§ **提示文章**
'''

映画祭オープニング

これがロッキンロールだ!!

内田裕也はロック歌手としてキャリアをスタートし、その後、さまざまなジャンルで「ロック」をしてきた「現存の最も偉大なロックンローラー」である。「俺は、こう信じている。すべてのジャンルが、ロックであり、文学もファッションも美術も、その他もろもろ、ロックであるといっても過言ではない」とは本人のお言葉。

上映作品

『餌食』

餌食1979年/1時間20分/カラー
監督:若松孝二 脚本:荒井晴彦、高田純、出口出 音楽:Matumbi、Peter Tosh 出演:内田裕也、多々良純、栗田洋子

これは演技なんかじゃなくて、Rock'n Roller内田裕也の、スクリーン上での記念すべきファースト・ソロアルバムだ。『ハーダー・ゼイ・カム』meets『彼女について私が知っている二、三の事柄』級の衝撃を、不幸にも世界中がまだ知らない。英国産レゲエ、マトゥンビのベースラインに揺さぶられながら、字幕なしで『餌食』を観られる喜びを噛みしめていただきたい。SMOKE "EJIKI", real LOVE & real PEACE.(文責 モブ・ノリオ)

『実録不良少女 姦』

'''

§ **指示文**
上に掲げた映画祭オープニングの紹介文を、一字一句違えずに全文書き写してください。

§ **記録抜粋**
'''

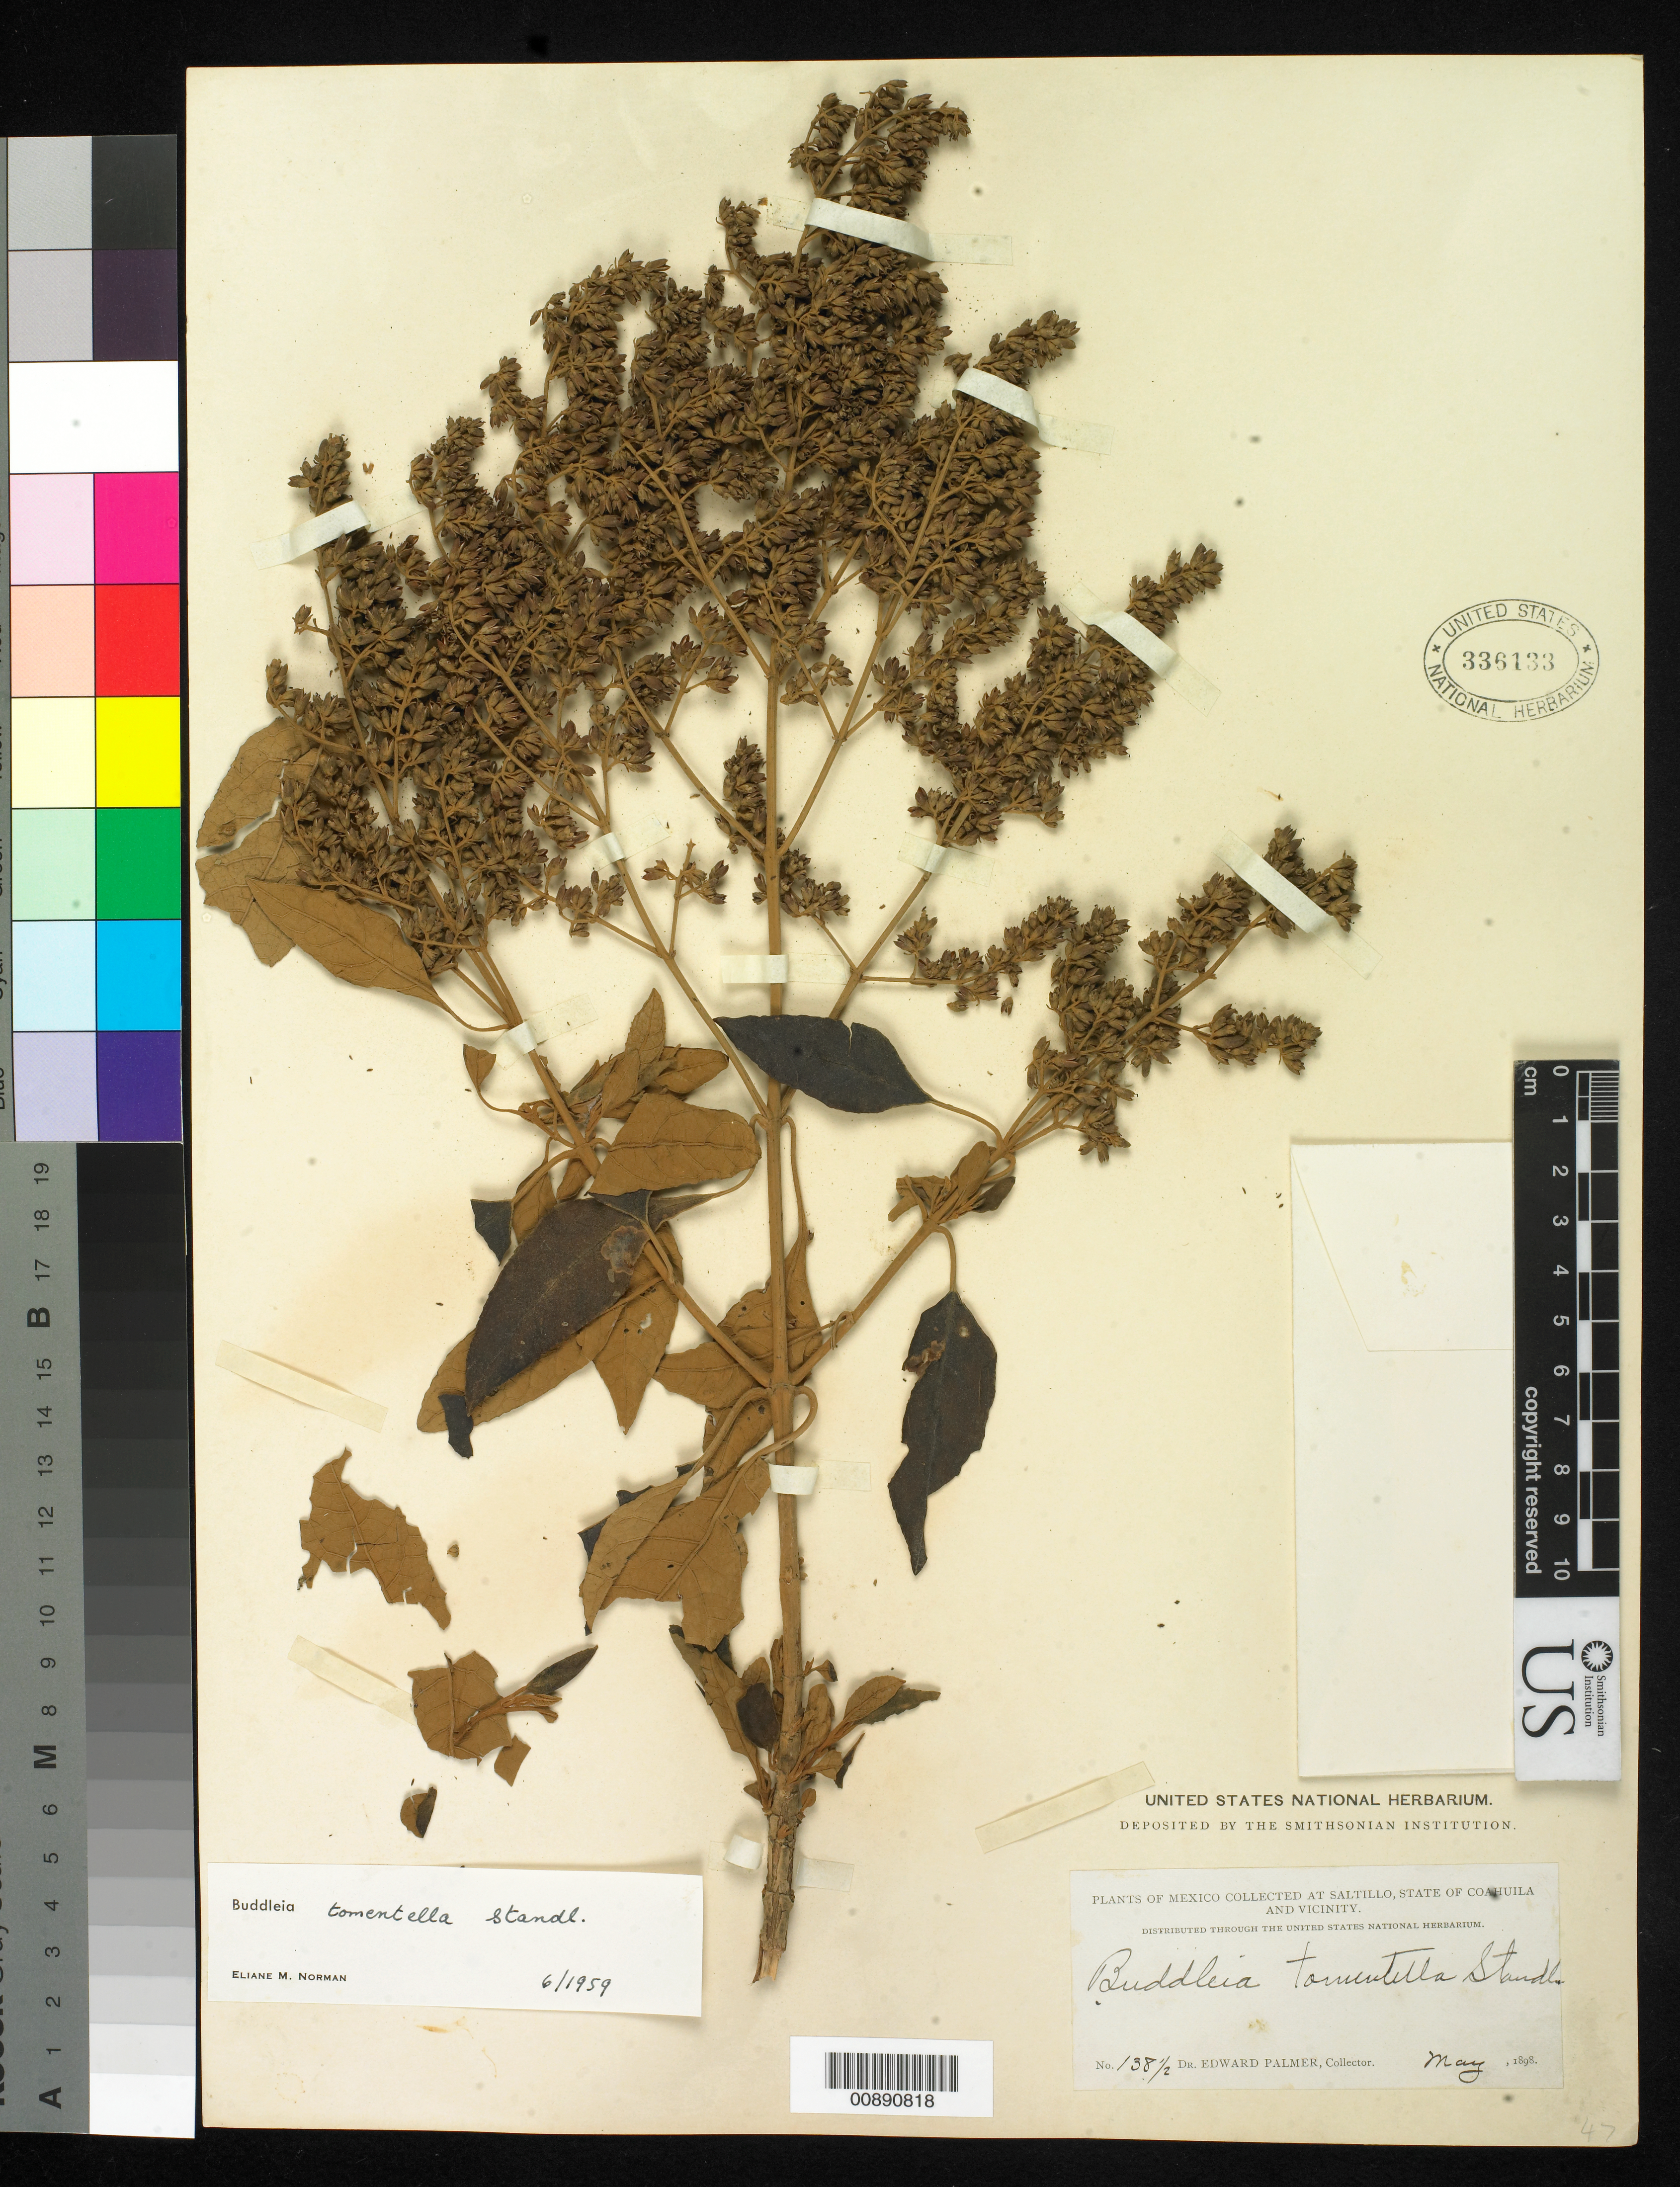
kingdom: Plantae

'''
'''

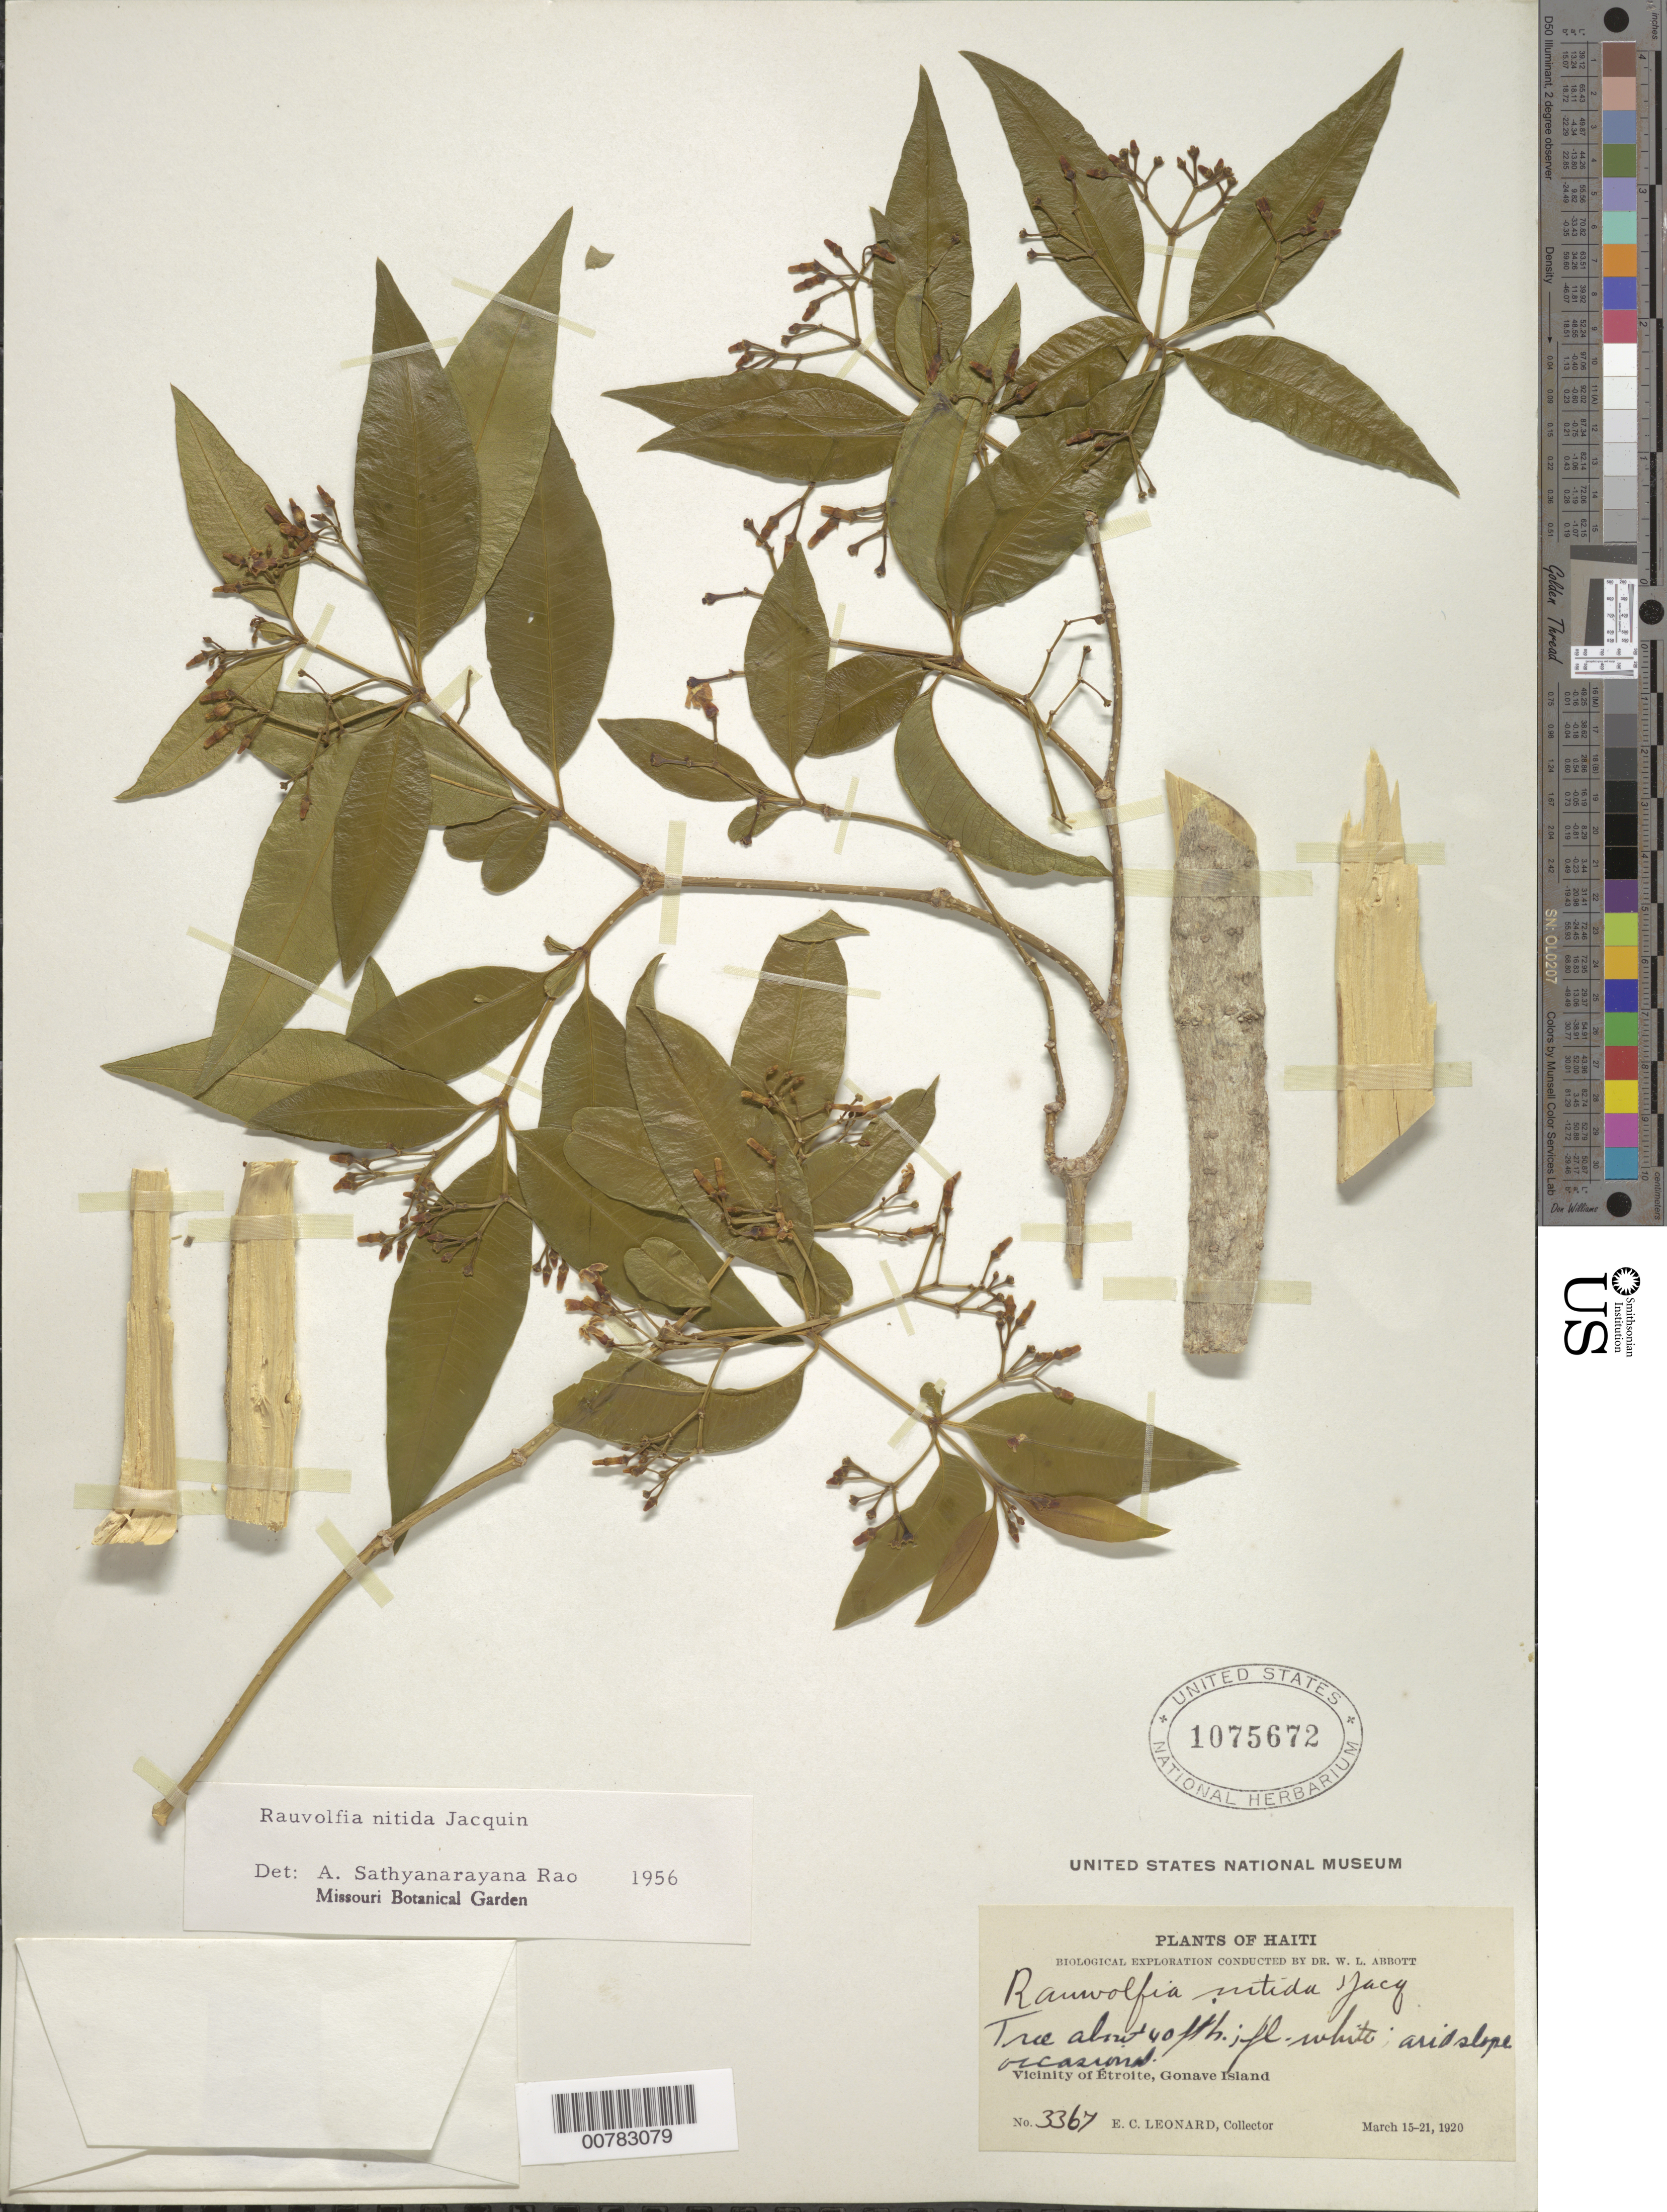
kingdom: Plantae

'''

§ **回答**
映画祭オープニング

これがロッキンロールだ!!

内田裕也はロック歌手としてキャリアをスタートし、その後、さまざまなジャンルで「ロック」をしてきた「現存の最も偉大なロックンローラー」である。「俺は、こう信じている。すべてのジャンルが、ロックであり、文学もファッションも美術も、その他もろもろ、ロックであるといっても過言ではない」とは本人のお言葉。

上映作品

『餌食』

餌食1979年/1時間20分/カラー
監督:若松孝二 脚本:荒井晴彦、高田純、出口出 音楽:Matumbi、Peter Tosh 出演:内田裕也、多々良純、栗田洋子

これは演技なんかじゃなくて、Rock'n Roller内田裕也の、スクリーン上での記念すべきファースト・ソロアルバムだ。『ハーダー・ゼイ・カム』meets『彼女について私が知っている二、三の事柄』級の衝撃を、不幸にも世界中がまだ知らない。英国産レゲエ、マトゥンビのベースラインに揺さぶられながら、字幕なしで『餌食』を観られる喜びを噛みしめていただきたい。SMOKE "EJIKI", real LOVE & real PEACE.(文責 モブ・ノリオ)

『実録不良少女 姦』